• [DATA TO EXAMINE]
# # #

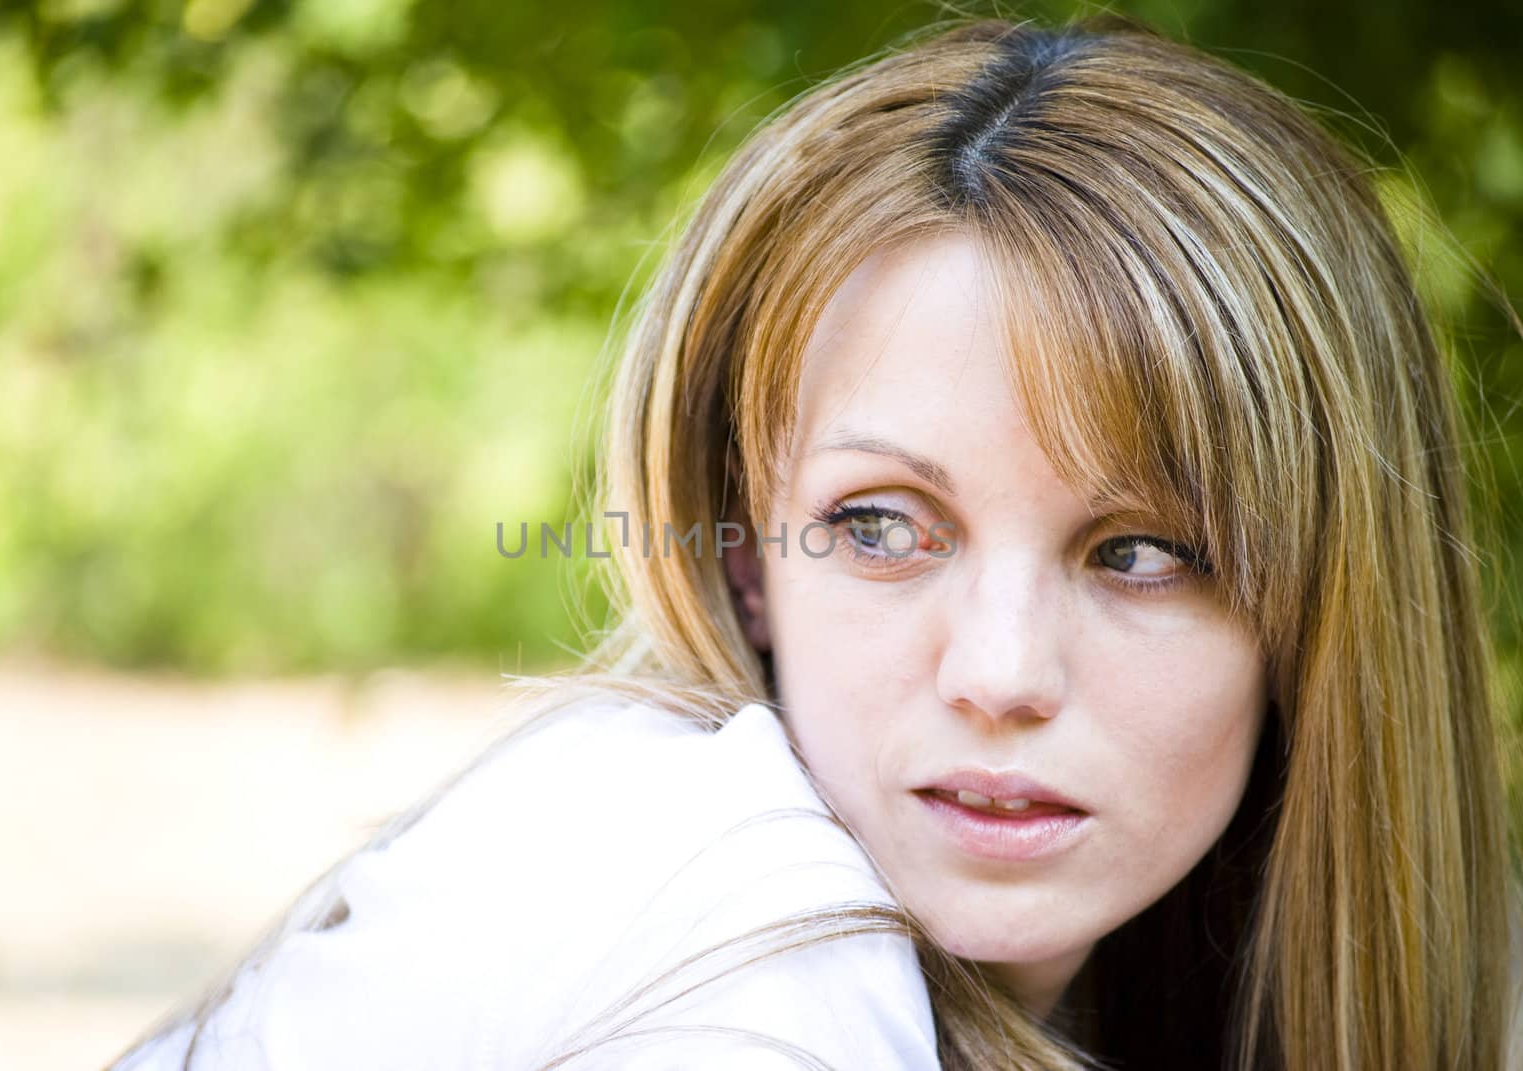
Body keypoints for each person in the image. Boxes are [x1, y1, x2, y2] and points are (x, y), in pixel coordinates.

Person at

# # #

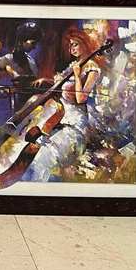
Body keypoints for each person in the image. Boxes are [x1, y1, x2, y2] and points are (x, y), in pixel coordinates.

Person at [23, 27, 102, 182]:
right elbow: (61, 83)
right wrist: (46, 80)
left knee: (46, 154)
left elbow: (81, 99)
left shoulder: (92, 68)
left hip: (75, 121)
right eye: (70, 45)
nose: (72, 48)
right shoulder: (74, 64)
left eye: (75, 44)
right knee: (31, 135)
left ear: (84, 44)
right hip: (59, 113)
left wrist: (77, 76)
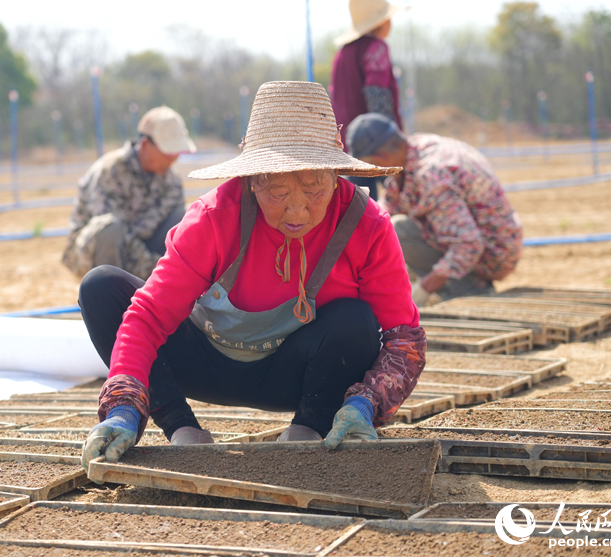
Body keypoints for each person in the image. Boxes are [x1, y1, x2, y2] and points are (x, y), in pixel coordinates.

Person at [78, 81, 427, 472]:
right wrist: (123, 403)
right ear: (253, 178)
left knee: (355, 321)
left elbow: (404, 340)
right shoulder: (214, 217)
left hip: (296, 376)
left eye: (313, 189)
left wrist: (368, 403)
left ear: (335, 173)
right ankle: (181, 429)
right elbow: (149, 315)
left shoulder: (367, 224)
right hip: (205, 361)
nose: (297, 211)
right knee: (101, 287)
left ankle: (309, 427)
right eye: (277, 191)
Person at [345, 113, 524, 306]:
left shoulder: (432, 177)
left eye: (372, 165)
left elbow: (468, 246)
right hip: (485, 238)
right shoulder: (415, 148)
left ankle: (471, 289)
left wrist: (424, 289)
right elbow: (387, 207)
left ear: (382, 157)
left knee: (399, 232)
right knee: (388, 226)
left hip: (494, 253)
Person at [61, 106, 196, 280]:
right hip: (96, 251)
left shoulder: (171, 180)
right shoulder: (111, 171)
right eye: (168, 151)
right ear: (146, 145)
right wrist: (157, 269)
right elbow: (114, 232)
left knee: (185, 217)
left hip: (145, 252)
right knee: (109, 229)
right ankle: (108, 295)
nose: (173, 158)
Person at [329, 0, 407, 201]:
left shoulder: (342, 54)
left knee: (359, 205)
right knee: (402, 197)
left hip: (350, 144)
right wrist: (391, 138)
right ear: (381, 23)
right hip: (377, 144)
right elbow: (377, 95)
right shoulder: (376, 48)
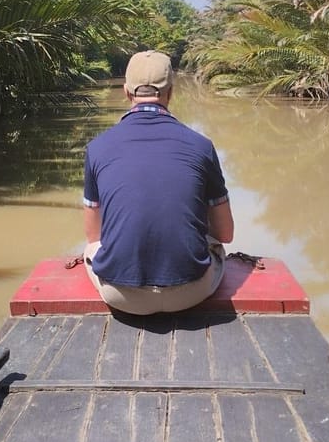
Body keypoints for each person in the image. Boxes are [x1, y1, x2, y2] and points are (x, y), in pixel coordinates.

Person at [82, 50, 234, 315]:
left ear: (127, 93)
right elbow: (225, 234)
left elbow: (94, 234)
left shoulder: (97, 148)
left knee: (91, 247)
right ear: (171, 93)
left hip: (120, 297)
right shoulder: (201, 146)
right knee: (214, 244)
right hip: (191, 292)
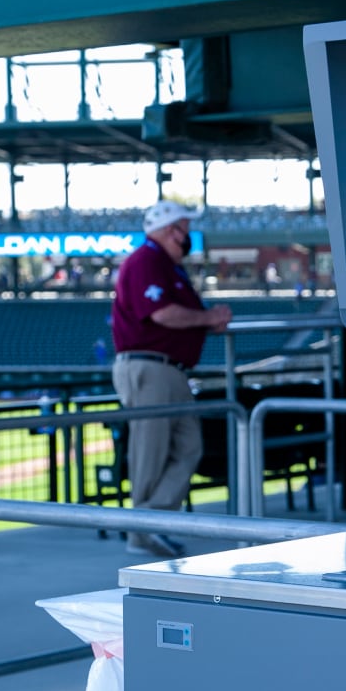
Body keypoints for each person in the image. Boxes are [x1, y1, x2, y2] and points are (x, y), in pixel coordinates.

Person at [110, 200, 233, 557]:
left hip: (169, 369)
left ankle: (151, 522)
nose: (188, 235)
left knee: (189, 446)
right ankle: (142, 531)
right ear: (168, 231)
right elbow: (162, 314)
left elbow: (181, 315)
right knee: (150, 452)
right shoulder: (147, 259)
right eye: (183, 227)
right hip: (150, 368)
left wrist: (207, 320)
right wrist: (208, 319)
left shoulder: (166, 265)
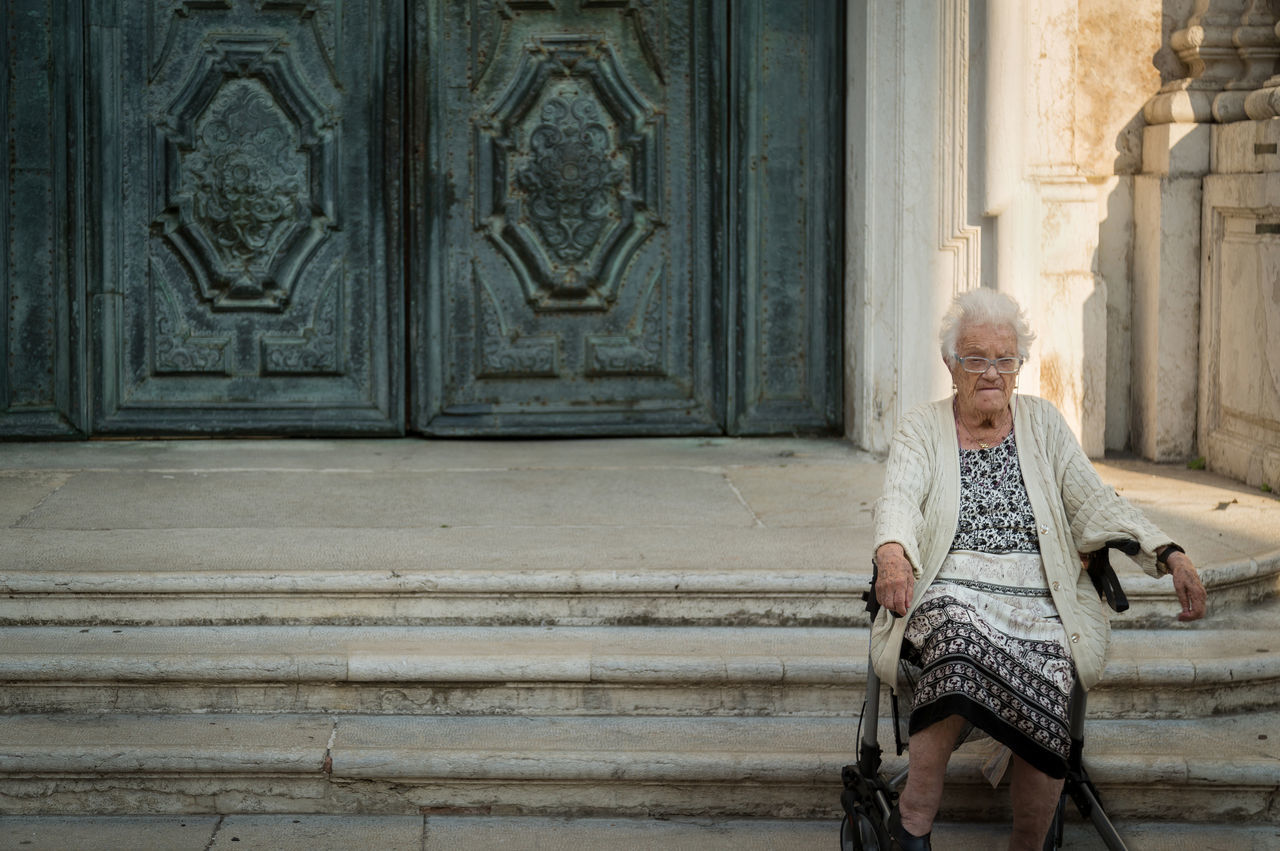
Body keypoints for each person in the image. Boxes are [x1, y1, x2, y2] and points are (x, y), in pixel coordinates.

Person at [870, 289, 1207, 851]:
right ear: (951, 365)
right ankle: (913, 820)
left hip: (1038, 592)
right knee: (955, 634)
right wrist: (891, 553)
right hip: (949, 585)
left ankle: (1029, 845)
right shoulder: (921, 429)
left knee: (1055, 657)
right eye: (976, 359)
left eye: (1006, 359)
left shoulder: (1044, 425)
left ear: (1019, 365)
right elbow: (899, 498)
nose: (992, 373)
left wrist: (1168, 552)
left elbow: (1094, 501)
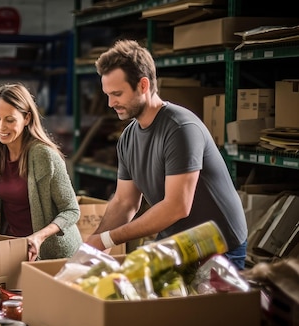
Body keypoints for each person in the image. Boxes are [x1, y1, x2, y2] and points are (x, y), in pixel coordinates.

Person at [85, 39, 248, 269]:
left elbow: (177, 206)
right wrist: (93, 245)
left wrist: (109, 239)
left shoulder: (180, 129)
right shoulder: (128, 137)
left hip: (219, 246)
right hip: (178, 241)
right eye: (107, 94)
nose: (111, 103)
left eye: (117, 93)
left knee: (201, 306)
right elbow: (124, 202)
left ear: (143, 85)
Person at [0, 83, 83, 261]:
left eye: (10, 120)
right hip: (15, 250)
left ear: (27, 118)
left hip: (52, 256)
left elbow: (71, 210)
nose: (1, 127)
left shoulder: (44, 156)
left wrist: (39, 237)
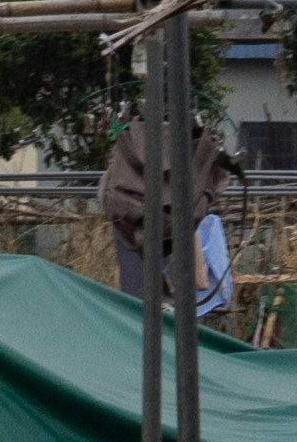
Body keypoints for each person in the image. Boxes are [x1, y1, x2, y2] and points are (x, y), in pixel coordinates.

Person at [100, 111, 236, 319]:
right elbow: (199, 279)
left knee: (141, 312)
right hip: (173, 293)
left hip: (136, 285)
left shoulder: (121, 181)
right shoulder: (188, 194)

# # #

• [TASK REQUIREMENTS] In the entries above, find the line with "left knee: (141, 312)" and the line with "right shoulder: (188, 194)", then set down exactly those two and every line between them, nothing else.

• [FINISHED EXERCISE]
left knee: (141, 312)
right hip: (173, 293)
left hip: (136, 285)
left shoulder: (121, 181)
right shoulder: (188, 194)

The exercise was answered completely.